Dear Miriam,
What happened to marriage? Why is it so difficult now to be a wife?
Gloria (39 years old, 2nd time and still questions!)
Dear Gloria, Once upon a time, even not so long ago, magical words “I love you. Will you marry me?” gave the hope that from that moment on life would never be lonely anymore, and we would be complete – our longing for “happily ever after” would be satisfied. As all of us know, now that “happy ever-after” did not really fulfill its promise. (If you have any doubts, ask yourself “Is (or was) my mother a happy person?”)
It is clear now that both husbands and wives, felt often that they made a bad bargain. Men were feeling overwhelmed with notions of “men’s responsibilities” of sole provider, especially in the case when his accomplishments are supposed to do for two (because she was expected to give up her needs for “direct” impact on the world and live “through him: and children).
The result was feelings of anger and resentment, acted out by men in hostile withdrawals, escape into work, TV, sports and drinking. From women’s point of view, dreams turn into nightmares rather quick. Many women could not give their needs for fulfillment away completely: wives rebellion took the form of nagging, overcontrolling, smothering, and of depression.
The “new dream,” though not a simple one, not even clearly understood by most of us who are daring to live it (because changes generally come before consciousness fully integrates them), is a dream of mature, equal, intimate partnership with our “significant other” (vs. “intimate strangers” situation that was characteristic for marriages of our parents).
Let us consider what is involved in this “new reality” of heterosexual intimate partnership that we commonly refer to as “marriage.” Many years ago Sigmund Freud pointed out on Love and Work as two major areas of human life. These two require mutual resolution if our life is to be a meaningful one. It is true now as it was then.
However, “the resolution” has a different quality because the new roles in marriage as a partnership require new rules. Work is no more an arena for men only- partly by economic necessities, partly by women choices. Love is not solely women’s territory anymore (intrigued? think about men support groups, men resource centers, men claiming, (actively!) their fatherhood, etc.)

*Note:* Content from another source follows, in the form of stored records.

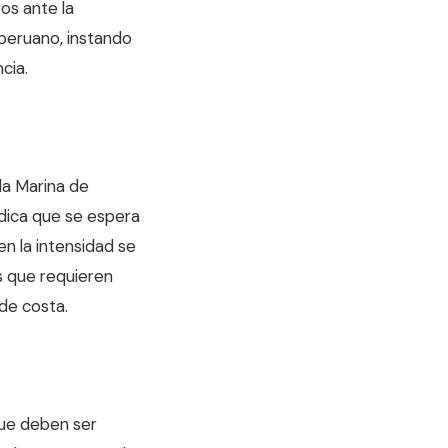
os ante la
l peruano, instando
cia.
la Marina de
ndica que se espera
ien la intensidad se
s que requieren
de costa.
que deben ser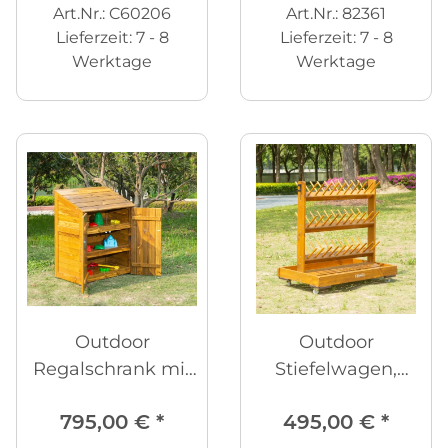
Art.Nr.: C60206
Art.Nr.: 82361
Lieferzeit:
7 - 8
Lieferzeit:
7 - 8
Werktage
Werktage
Outdoor
Outdoor
Regalschrank mit
Stiefelwagen,
Türen
fahrbar
795,00 €
*
495,00 €
*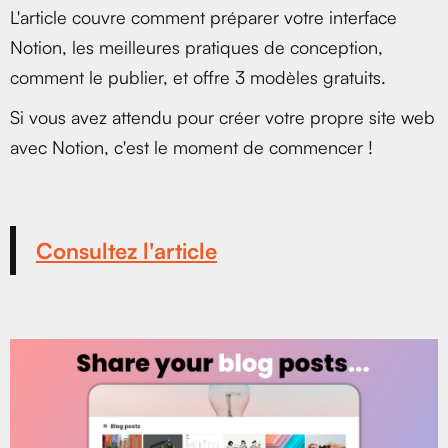
L'article couvre comment préparer votre interface
Notion, les meilleures pratiques de conception,
comment le publier, et offre 3 modèles gratuits.
Si vous avez attendu pour créer votre propre site web
avec Notion, c'est le moment de commencer !
Consultez l'article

It was Dr. Sullivan, American psychiatrist and psychologist, who defined intimacy as a special kind of relationship based on reciprocity, trust and equality. Trust based on reciprocity may be the result of love for an equal human. This kind of trust, is a result of loving an equal human as much as oneself. In other words, we can not talk about mature intimate, partnership in marriage until we have relatively actualized partners with equal power in the decision making process (which in ourculture implies equal or close to it financial power).
And it needs to be acknowledged that women’s voice in the market place has been heard for the last 20-25 years (only!!). In order for marriage to succeed (to turn from “intimate strangers” coexistence into intimate partnership) partners eventually have to examine themselves, and come to an understanding that in equalitybetween sexes, cultural gender stereotyping and mutual unmet needs projecting are the boundaries defining their “dance of intimacy”.
In our culture, that tends to produce oppressed women and repressed men, it is so convenient to nod our heads in agreement with the common sense wisdom; women want intimacy and men resist it; men want sex, and women are willing to give it in exchange for intimacy. But, is it that simple?
How couples “dance”, how they resolve the intimacy conflicts, depends on the ability of partners to tolerate closeness and distance (which in turn reflect their gender socialization movement between separation and unity with their primary caregiver, most probably mother (what is new here?? and unmet projections).
To improve the “dance of intimacy” we need the knowledge the conscious understanding of new roles and new rules in modern marriage. Without this knowledge we live in illusion, which turns to hopeless despair.
With the knowledge and understanding, we find ourselves being people in process: men and women growing together, coming to incorporate new meaning in the intimate partnership of equals, partners discovering the meaning of marriage.